Nous avons quelques activités sur les IA génératives, sur le traitement de langage également, mais ce n'est pas notre spécialité. Nous intervenons sur d'autres méthodes IA, lesquelles sont extrêmement larges comparées à l'effet de loupe que l'on constate aujourd'hui sur les IA génératives. Pour autant, des questions se posent sur ces méthodes-là, notamment sur leur utilisation et éventuellement leur maîtrise. Il y a donc des enjeux de formation, et à cet égard l'institut a un rôle à jouer. Il faut que nous ayons la capacité de former des ingénieurs qui savent utiliser et maîtriser ces technologies-là mais aussi les citoyens par le biais d'une acculturation qui ne privilégie ni la méfiance, ni la fascination devant ces outils afin que chacun puisse les utiliser comme il faut.

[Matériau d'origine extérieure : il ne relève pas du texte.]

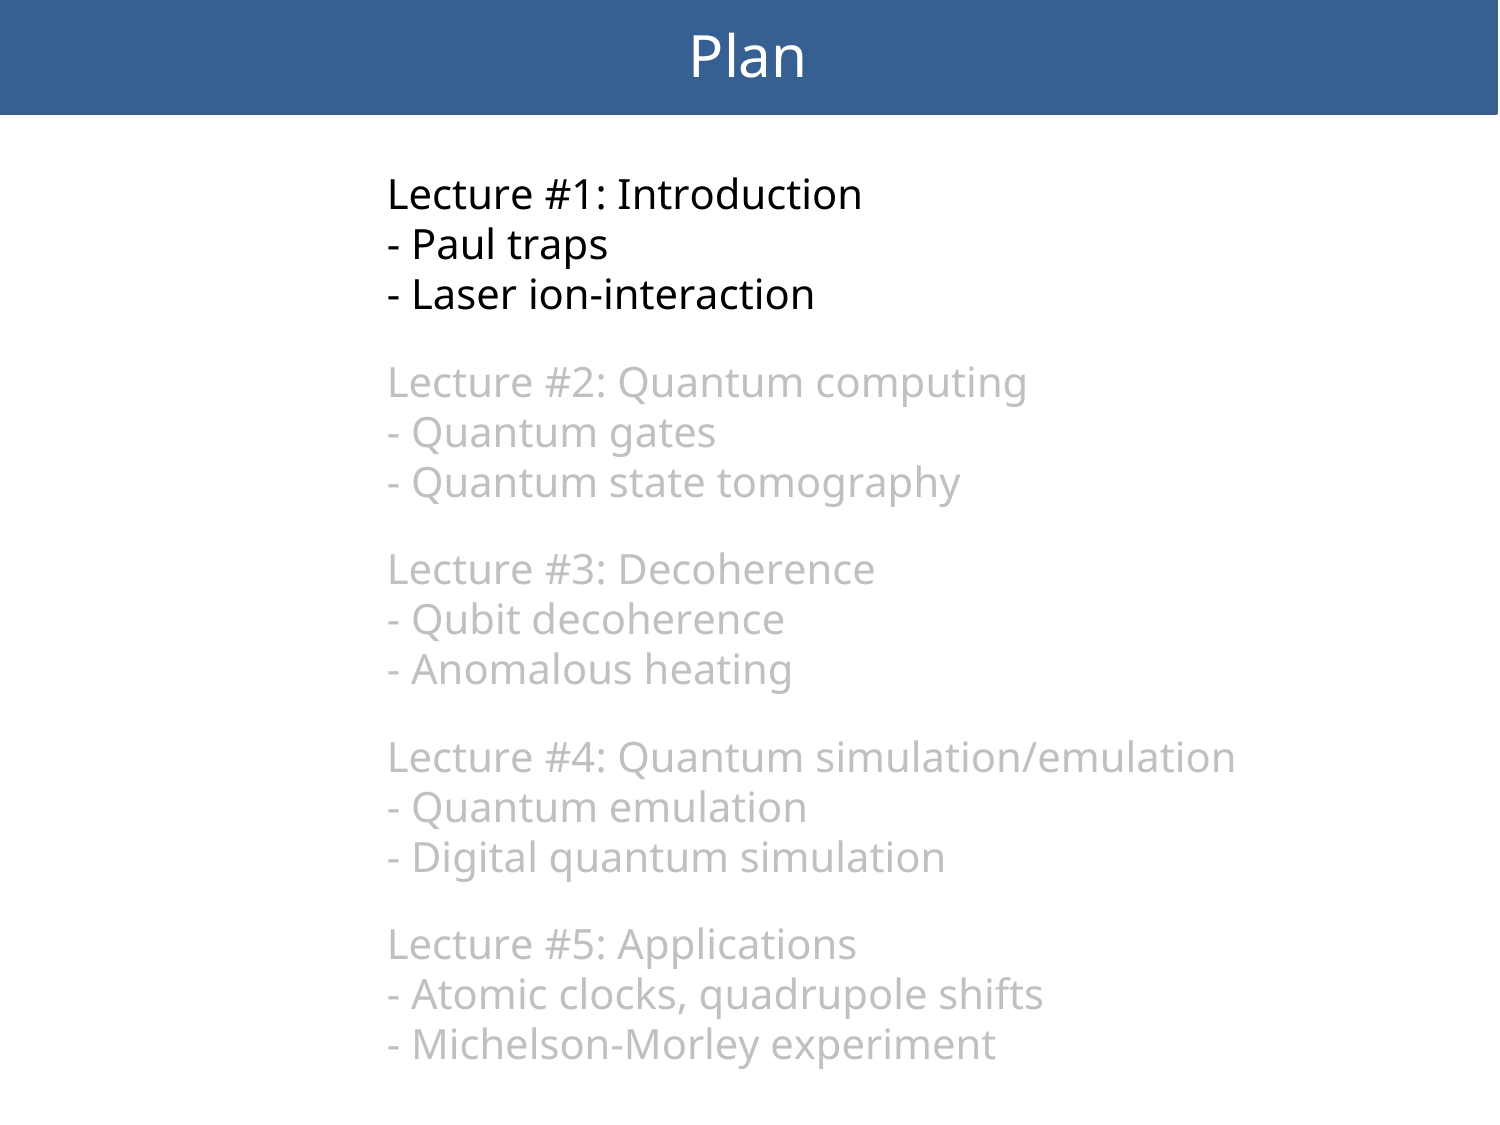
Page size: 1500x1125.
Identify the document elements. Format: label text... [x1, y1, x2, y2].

text_box Lecture #1: Introduction - Paul traps - Laser ion-interaction Lecture #2: Quantum computing - Quantum gates - Quantum state tomography Lecture #3: Decoherence - Qubit decoherence - Anomalous heating Lecture #4: Quantum simulation/emulation - Quantum emulation - Digital quantum simulation Lecture #5: Applications - Atomic clocks, quadrupole shifts - Michelson-Morley experiment [372, 160, 1199, 1076]
title Plan [0, 0, 1497, 122]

Fin 2023, les quatre 3IA arriveront au bout de leur labellisation. Et donc de leur financement. Quelle va être la suite à donner ?

Nous candidatons à l'appel à manifestation d'intérêt (AMI) "IA-cluster" annoncé à Vivatech en juin par le président de la République. C'est un dispositif qui vise à renforcer et à accélérer la recherche et la formation en IA en France pour faire émerger des leaders internationaux, donc à étendre le réseau actuel des 3IA à une dizaine de clusters. Les résultats sont attendus pour la fin de l'année, début de l'année prochaine. Nous sommes confiants.

A cet égard, la France peut-elle occuper une place prépondérante dans le paysage de l'IA mondiale ?

Oui, ne serait-ce que par le biais de notre école française de l'IA. Nos formations en mathématiques, en informatique, sont extrêmement réputées à l'international. Nous avons cette visibilité-là, très clairement, toutefois il ne s'agit pas de se reposer sur nos lauriers. Nous devons gagner encore en importance pour attirer les talents et donner envie de travailler en France. C'est tout l'objet des instituts et du plan stratégique annoncé au début de l'été.

Mettons-nous suffisamment de moyens pour s'assurer de cette place et de ce rôle ?

Les 500 millions d'euros de financement associé à l'AMI "IA-cluster" sur sept ans sont quand même une très bonne nouvelle, à la fois sur le montant et sur la durée. Cela permet de se positionner jusqu'en 2030 et de mener des actions à long terme. C'est également un excellent signal pour les entreprises françaises qui elles-aussi vont s'engager financièrement. Tous, nous préparons le futur.

*3IA Côte d'Azur est porté par Université de la Côte d'Azur, CNRS, Eurecom, INRIA, Inserm et Skema.